-- What you have to do --
For the records below, copy exactly the span that begins at the line containing "an exam and" and stops after the line containing "like kyais in", minus any pictures.

-- Given data --
◆ ◆ ◆ ◆

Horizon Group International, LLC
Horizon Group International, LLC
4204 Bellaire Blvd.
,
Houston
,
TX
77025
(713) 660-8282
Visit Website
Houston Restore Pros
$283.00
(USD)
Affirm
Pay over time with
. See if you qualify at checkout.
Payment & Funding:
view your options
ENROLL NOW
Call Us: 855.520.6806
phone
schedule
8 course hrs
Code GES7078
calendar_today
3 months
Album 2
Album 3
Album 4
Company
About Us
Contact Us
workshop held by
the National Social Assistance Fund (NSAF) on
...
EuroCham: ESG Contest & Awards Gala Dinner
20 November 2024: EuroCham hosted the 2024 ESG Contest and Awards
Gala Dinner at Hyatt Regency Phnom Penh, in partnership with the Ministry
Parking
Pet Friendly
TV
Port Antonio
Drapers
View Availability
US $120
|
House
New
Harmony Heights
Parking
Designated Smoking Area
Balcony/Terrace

◆ ◆ ◆ ◆

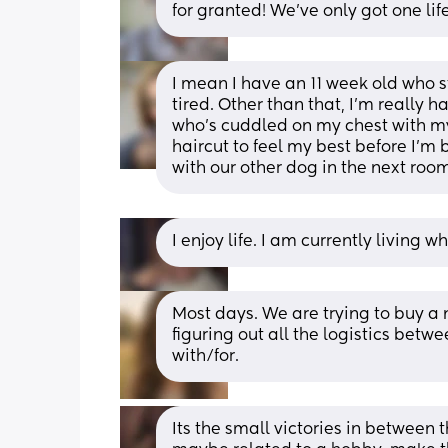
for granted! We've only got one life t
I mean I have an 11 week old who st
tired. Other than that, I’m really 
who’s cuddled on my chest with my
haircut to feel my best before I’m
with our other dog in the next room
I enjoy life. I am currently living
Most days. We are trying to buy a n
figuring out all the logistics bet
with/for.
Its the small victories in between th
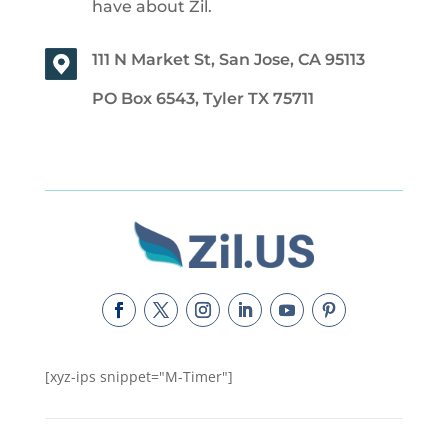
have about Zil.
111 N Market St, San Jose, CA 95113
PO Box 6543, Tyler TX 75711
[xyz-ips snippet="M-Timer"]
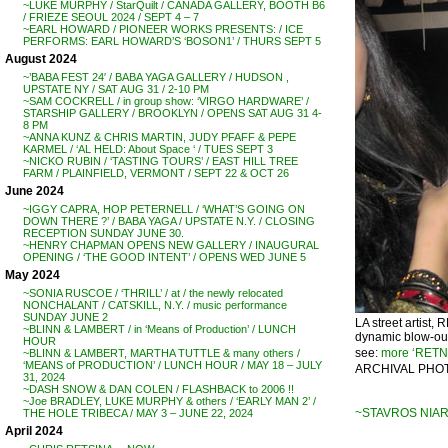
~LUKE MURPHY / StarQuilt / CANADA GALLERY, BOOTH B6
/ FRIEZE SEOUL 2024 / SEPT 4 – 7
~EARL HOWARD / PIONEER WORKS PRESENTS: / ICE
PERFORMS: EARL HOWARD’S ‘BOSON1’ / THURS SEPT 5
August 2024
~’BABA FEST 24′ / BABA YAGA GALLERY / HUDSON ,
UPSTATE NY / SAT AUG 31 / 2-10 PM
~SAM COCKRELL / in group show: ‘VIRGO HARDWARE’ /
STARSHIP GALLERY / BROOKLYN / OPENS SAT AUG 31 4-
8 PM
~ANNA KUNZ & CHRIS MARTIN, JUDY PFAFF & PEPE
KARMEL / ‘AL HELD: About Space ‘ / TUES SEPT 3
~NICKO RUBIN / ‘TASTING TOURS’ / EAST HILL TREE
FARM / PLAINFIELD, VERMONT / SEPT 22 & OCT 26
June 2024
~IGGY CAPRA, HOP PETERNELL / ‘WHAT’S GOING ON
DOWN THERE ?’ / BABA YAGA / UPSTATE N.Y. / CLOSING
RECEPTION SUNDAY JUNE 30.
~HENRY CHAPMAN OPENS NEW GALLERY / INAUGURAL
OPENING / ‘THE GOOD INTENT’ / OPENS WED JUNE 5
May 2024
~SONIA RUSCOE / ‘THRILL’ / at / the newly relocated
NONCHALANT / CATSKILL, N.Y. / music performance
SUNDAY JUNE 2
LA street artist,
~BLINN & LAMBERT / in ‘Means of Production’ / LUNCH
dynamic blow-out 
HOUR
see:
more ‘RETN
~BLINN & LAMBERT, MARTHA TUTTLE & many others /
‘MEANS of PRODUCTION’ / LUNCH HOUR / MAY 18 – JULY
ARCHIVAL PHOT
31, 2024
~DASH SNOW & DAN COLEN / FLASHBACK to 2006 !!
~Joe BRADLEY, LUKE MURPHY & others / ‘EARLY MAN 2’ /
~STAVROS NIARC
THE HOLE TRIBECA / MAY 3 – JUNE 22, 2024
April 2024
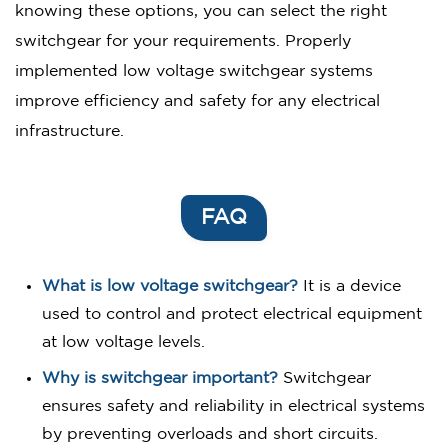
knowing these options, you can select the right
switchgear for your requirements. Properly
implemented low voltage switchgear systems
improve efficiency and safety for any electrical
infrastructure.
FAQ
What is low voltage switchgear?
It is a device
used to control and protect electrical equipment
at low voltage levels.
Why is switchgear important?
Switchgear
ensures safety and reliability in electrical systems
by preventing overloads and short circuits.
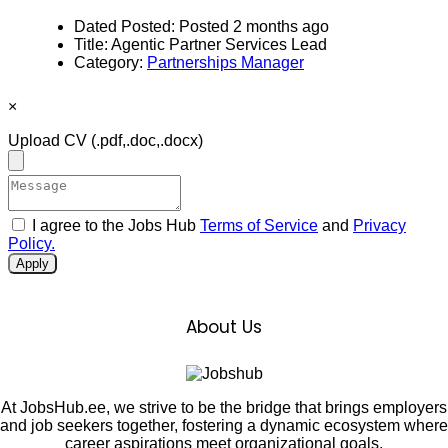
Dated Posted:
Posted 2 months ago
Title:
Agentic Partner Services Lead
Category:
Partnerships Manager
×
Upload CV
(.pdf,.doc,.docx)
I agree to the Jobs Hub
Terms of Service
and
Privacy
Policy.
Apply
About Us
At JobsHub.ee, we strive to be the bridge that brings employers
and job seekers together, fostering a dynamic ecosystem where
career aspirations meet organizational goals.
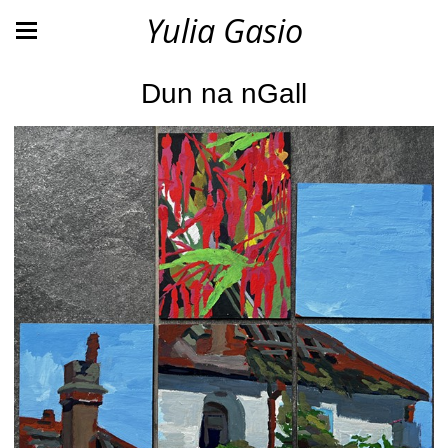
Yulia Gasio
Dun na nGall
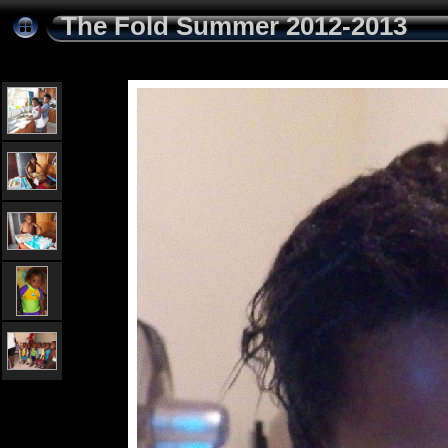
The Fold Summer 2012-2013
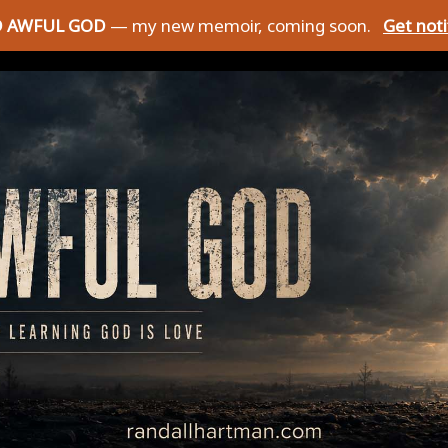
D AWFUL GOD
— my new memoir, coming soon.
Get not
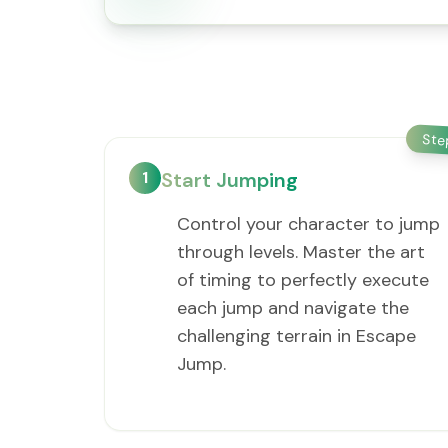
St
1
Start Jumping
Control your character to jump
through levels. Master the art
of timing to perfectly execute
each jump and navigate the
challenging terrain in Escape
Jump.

◆ ◆ ◆ ◆

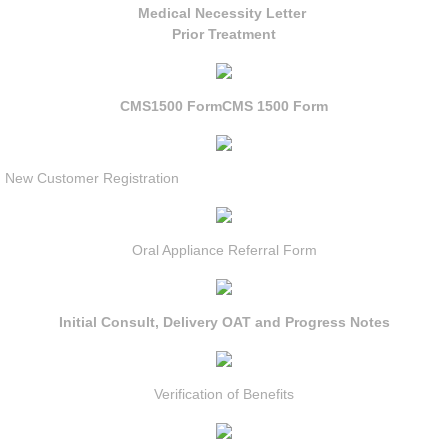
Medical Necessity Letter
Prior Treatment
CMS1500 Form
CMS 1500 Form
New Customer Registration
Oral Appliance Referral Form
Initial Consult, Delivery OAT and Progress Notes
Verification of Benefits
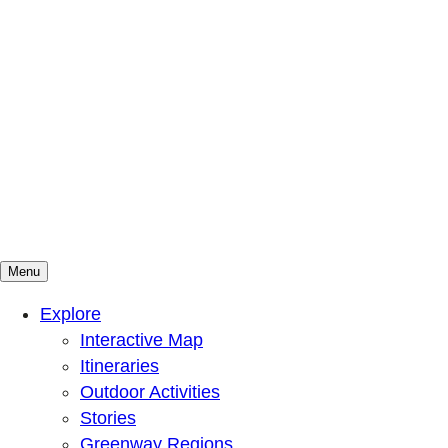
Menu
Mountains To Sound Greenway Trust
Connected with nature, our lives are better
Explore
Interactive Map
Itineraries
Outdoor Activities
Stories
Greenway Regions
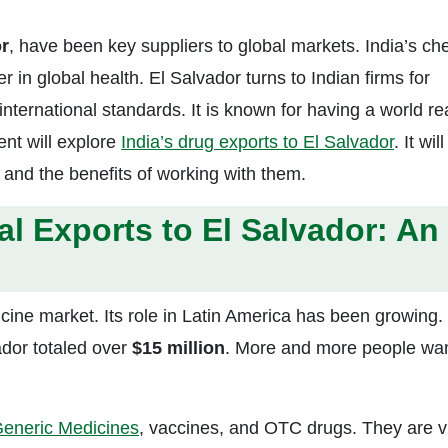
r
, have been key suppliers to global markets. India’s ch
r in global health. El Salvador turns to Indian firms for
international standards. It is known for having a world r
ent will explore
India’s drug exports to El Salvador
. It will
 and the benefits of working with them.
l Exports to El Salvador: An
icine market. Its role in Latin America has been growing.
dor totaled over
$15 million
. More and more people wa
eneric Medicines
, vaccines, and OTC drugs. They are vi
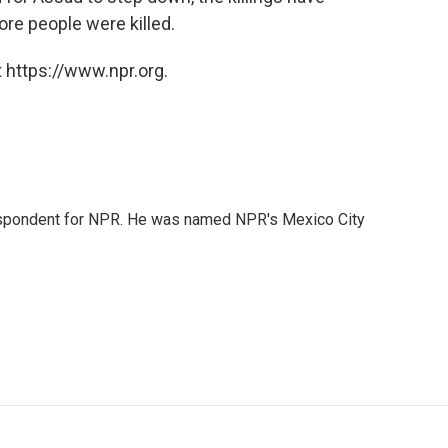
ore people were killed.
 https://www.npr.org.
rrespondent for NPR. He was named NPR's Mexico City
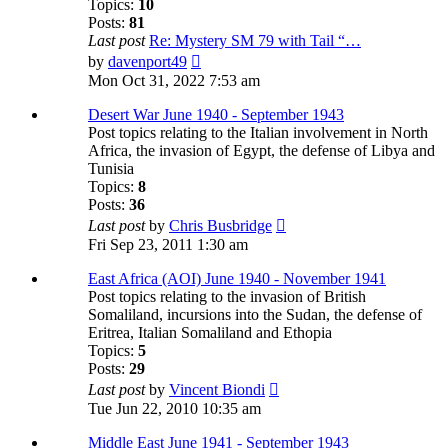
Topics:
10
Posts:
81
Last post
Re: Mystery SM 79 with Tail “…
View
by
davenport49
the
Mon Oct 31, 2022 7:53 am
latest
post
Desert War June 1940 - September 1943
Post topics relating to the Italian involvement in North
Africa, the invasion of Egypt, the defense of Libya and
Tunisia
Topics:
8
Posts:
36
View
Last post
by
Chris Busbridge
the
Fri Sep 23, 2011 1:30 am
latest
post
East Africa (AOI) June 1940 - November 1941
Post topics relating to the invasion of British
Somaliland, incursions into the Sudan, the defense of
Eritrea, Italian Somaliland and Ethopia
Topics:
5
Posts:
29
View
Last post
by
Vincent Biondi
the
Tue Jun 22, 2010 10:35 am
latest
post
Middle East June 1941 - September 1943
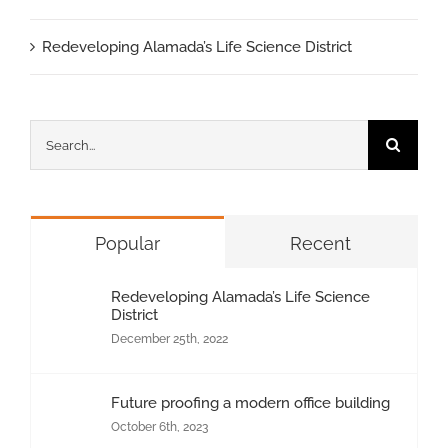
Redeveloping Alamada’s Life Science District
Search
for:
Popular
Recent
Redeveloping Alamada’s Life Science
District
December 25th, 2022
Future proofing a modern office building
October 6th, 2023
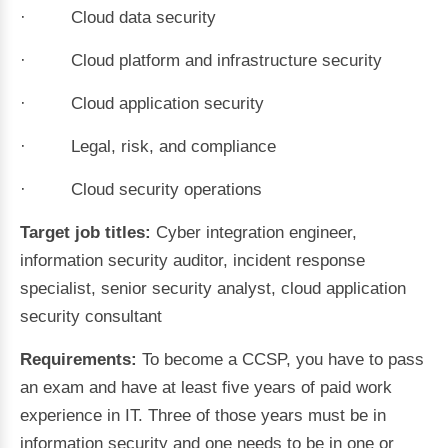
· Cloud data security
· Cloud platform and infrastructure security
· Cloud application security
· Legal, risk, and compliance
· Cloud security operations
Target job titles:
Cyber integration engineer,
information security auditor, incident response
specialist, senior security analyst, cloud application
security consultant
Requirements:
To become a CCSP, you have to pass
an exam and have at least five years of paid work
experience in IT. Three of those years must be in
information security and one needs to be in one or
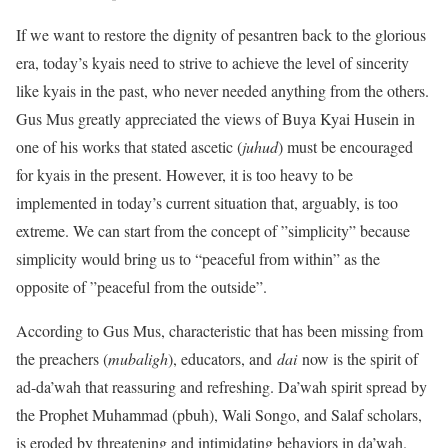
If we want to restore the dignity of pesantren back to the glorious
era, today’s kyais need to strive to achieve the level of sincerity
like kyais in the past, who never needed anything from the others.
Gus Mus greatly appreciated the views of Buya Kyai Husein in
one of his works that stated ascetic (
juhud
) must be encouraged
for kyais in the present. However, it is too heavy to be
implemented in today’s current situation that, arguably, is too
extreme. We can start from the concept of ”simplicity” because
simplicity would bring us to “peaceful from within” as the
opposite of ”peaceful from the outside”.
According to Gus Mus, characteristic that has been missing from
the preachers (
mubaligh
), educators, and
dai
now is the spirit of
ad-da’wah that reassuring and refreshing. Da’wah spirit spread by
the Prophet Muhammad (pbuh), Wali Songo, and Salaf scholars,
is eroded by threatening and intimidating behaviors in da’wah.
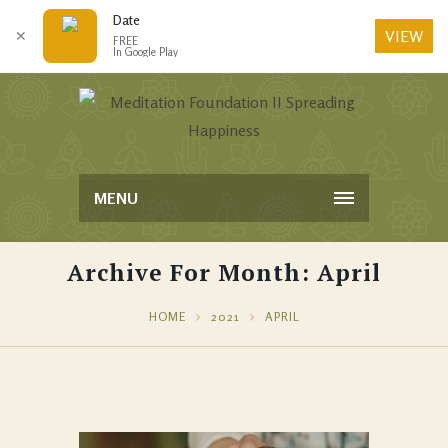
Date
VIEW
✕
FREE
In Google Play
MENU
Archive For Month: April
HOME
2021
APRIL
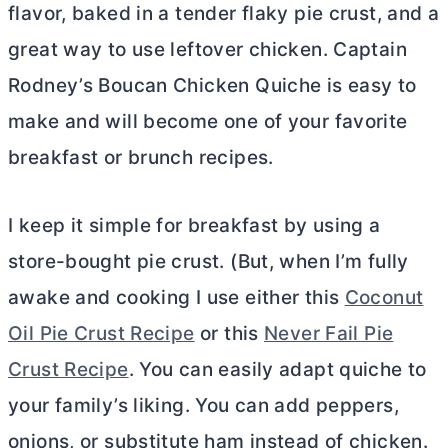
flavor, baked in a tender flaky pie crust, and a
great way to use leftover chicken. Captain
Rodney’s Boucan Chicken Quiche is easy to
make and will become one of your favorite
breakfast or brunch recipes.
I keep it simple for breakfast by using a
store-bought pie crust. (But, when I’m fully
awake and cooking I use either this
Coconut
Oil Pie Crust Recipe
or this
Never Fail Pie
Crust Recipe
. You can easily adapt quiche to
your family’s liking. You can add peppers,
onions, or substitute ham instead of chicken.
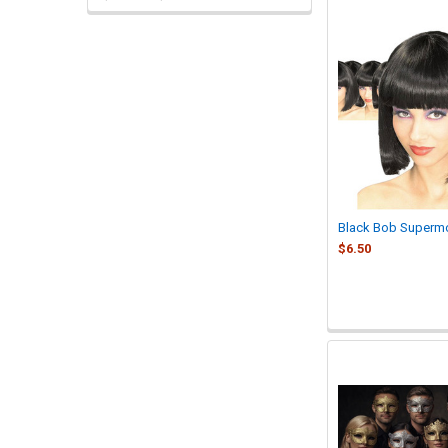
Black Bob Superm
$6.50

◆ ◆ ◆ ◆

-- Exercise solution --
an exam and have at least five years of paid work
experience in IT. Three of those years must be in
information security and one needs to be in one or
If we want to restore the dignity of pesantren back to the glorious
era, today’s kyais need to strive to achieve the level of sincerity
like kyais in the past, who never needed anything from the others.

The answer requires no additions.